### Data for this exercise
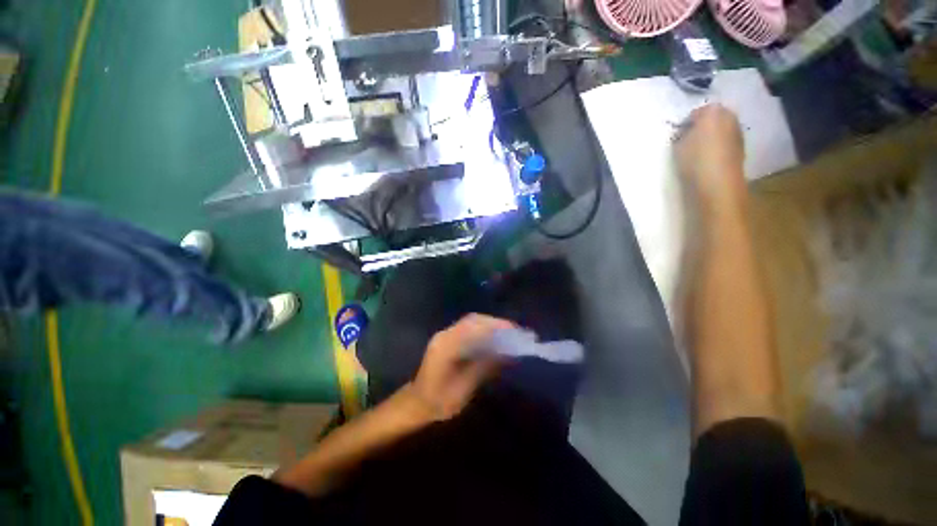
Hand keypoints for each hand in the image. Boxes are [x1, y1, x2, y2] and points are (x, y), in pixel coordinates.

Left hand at [408, 314, 515, 420]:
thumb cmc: (438, 401)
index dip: (494, 325)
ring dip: (491, 324)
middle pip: (473, 320)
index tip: (514, 330)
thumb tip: (507, 354)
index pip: (473, 327)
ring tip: (510, 333)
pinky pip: (469, 327)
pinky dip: (485, 329)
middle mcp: (445, 334)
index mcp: (445, 346)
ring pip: (472, 321)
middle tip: (516, 331)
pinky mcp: (449, 338)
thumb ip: (483, 369)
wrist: (417, 403)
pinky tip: (495, 337)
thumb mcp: (463, 390)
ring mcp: (446, 334)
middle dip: (496, 323)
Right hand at [674, 104, 745, 204]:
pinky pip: (725, 143)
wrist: (718, 183)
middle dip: (702, 127)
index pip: (696, 112)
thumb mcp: (678, 145)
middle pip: (712, 119)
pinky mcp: (740, 148)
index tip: (678, 135)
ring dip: (710, 138)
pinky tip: (707, 160)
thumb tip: (684, 133)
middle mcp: (730, 117)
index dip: (686, 123)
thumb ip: (682, 135)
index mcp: (713, 111)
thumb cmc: (695, 160)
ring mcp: (738, 133)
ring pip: (720, 131)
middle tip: (687, 141)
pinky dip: (717, 148)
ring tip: (697, 153)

### Required action
Going down the listing above, begin printing at the line with "index tip: (678, 135)" and finish with the line with "middle tip: (687, 141)", exactly as they appear.

### Result of the exercise
index tip: (678, 135)
ring dip: (710, 138)
pinky tip: (707, 160)
thumb tip: (684, 133)
middle mcp: (730, 117)
index dip: (686, 123)
thumb ip: (682, 135)
index mcp: (713, 111)
thumb cmc: (695, 160)
ring mcp: (738, 133)
ring pip: (720, 131)
middle tip: (687, 141)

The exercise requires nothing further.